ポップコーンと納豆で煙エフェクト作ってみた!

この記事は、実物の写真でエフェクトが作れるのか実験する記事です。

過去には、以下のような記事も書いているので興味ある方はぜ読んでくれると嬉しいです!

はじめに

この煙エフェクト
ポップコーンと納豆でできています。

なぜポップコーンで煙を作ろうと思ったのか

コンビニで偶然ポップコーンを見つけた時、煙に使えそうだと思ってしまいました。

・白い
・もこもこしている
・形がランダム

これはもう煙です。
結果、ポップコーンを購入。

そして撮影していました。

1ポップコーンの選定と撮影

まずは、煙になれそうなポップコーンを選んでいきます。
ポップコーンは一つ一つ形が異なるため、その中からシルエットが面白いものや、煙の塊として使いやすそうなものを選びました。

結果、今回素材として採用されたのは以下の4枚です。
後ほど連番テクスチャにするので4枚選びました!

撮影は黒い紙の上に置いて行いました。

2:ポップコーン加工

次は、撮影した画像を加工していきます。

2-1:背景切り抜き

まずは、フォトショップで不要な背景部分を削除してポップコーンだけを抽出します。

以下のようになりました!

2-2:白黒化

次に、煙素材として使いやすいように白黒化します。

2-3:連番化

最後に加工した4枚を一つのテクスチャにしていきます。

Unity上で4つの違う形状を発生させて煙のランダム感を表現するために連番化しています。

3:エフェクト作成

加工したポップコーンのテクスチャを使用して、まずは煙エフェクトを作成してみます。

シルエット自体は煙らしく見えるのですが、少し塊感が強く感じました。

煙らしさを出すには、時間経過とともに形が崩れたり、霧散したりする表現が必要そうです。

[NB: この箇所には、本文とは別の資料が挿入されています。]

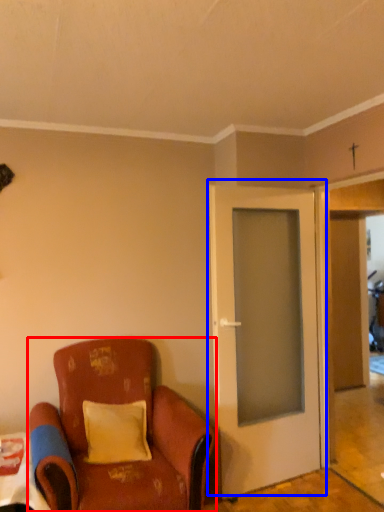
Question: Among these objects, which one is nearest to the camera, chair (highlighted by a red box) or door (highlighted by a blue box)?

Choices:
 (A) chair
 (B) door

Answer: (A)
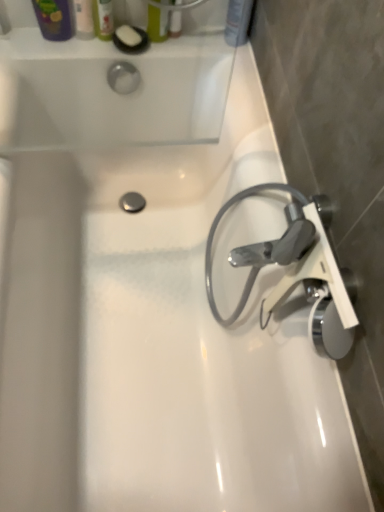
Question: From a real-world perspective, is matte plastic shampoo bottle at upper right, marked as the 1th toiletry in a right-to-left arrangement, positioned under matte plastic soap at upper left, which is the 1th toiletry from left to right, based on gravity?

Choices:
 (A) yes
 (B) no

Answer: (B)

Question: From a real-world perspective, is matte plastic shampoo bottle at upper right, marked as the 1th toiletry in a right-to-left arrangement, physically above matte plastic soap at upper left, which is the 1th toiletry from left to right?

Choices:
 (A) no
 (B) yes

Answer: (B)

Question: Considering the relative sizes of matte plastic shampoo bottle at upper right, marked as the 1th toiletry in a right-to-left arrangement, and matte plastic soap at upper left, which is the 1th toiletry from left to right, in the image provided, is matte plastic shampoo bottle at upper right, marked as the 1th toiletry in a right-to-left arrangement, wider than matte plastic soap at upper left, which is the 1th toiletry from left to right,?

Choices:
 (A) no
 (B) yes

Answer: (B)

Question: Is matte plastic shampoo bottle at upper right, which ranks as the 4th toiletry in left-to-right order, in front of matte plastic soap at upper left, arranged as the fourth toiletry when viewed from the right?

Choices:
 (A) yes
 (B) no

Answer: (A)

Question: From the image's perspective, would you say matte plastic shampoo bottle at upper right, which ranks as the 4th toiletry in left-to-right order, is shown under matte plastic soap at upper left, which is the 1th toiletry from left to right?

Choices:
 (A) yes
 (B) no

Answer: (B)

Question: From their relative heights in the image, would you say translucent plastic mouthwash at upper center is taller or shorter than satin chrome faucet at right?

Choices:
 (A) tall
 (B) short

Answer: (B)

Question: Is translucent plastic mouthwash at upper center bigger or smaller than satin chrome faucet at right?

Choices:
 (A) small
 (B) big

Answer: (A)

Question: Do you think translucent plastic mouthwash at upper center is within satin chrome faucet at right, or outside of it?

Choices:
 (A) outside
 (B) inside

Answer: (A)

Question: From the image's perspective, is translucent plastic mouthwash at upper center above or below satin chrome faucet at right?

Choices:
 (A) below
 (B) above

Answer: (B)

Question: Considering the positions of matte plastic soap at upper left, arranged as the fourth toiletry when viewed from the right, and white matte soap at upper left in the image, is matte plastic soap at upper left, arranged as the fourth toiletry when viewed from the right, wider or thinner than white matte soap at upper left?

Choices:
 (A) wide
 (B) thin

Answer: (B)

Question: From the image's perspective, is matte plastic soap at upper left, arranged as the fourth toiletry when viewed from the right, above or below white matte soap at upper left?

Choices:
 (A) above
 (B) below

Answer: (A)

Question: Considering their positions, is matte plastic soap at upper left, which is the 1th toiletry from left to right, located in front of or behind white matte soap at upper left?

Choices:
 (A) behind
 (B) front

Answer: (B)

Question: Considering the positions of matte plastic soap at upper left, arranged as the fourth toiletry when viewed from the right, and white matte soap at upper left in the image, is matte plastic soap at upper left, arranged as the fourth toiletry when viewed from the right, taller or shorter than white matte soap at upper left?

Choices:
 (A) short
 (B) tall

Answer: (B)

Question: Is satin chrome faucet at right spatially inside translucent plastic soap at upper left, acting as the 3th toiletry starting from the right, or outside of it?

Choices:
 (A) outside
 (B) inside

Answer: (A)

Question: From a real-world perspective, is satin chrome faucet at right above or below translucent plastic soap at upper left, acting as the 3th toiletry starting from the right?

Choices:
 (A) below
 (B) above

Answer: (B)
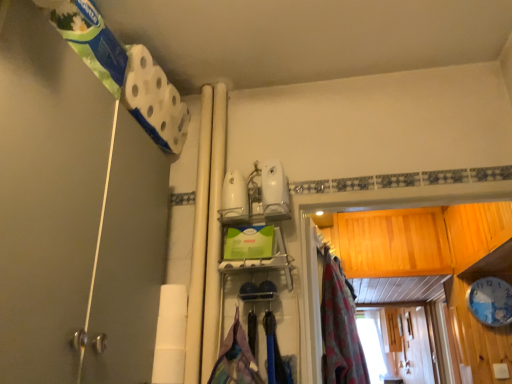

そこで、ディゾルブを追加して煙の霧散表現を加えることにしました。

そして今回ディゾルブに使用する素材がこちらです。

納豆です。 

4:なぜ納豆なのか

ディゾルブ用のテクスチャには様々な選択肢がありますが、今回は納豆を使用しました。

理由は、僕が参考にしているゲームの煙エフェクトの消え方です。

そのゲームの煙は、ただノイズで削られるのではなく、丸い形状が残りながら徐々に消えていくように見えました。
そのため、After Effectsなどで作成する場合は、以下のようなテクスチャを使用しているのではないかとイメージしました。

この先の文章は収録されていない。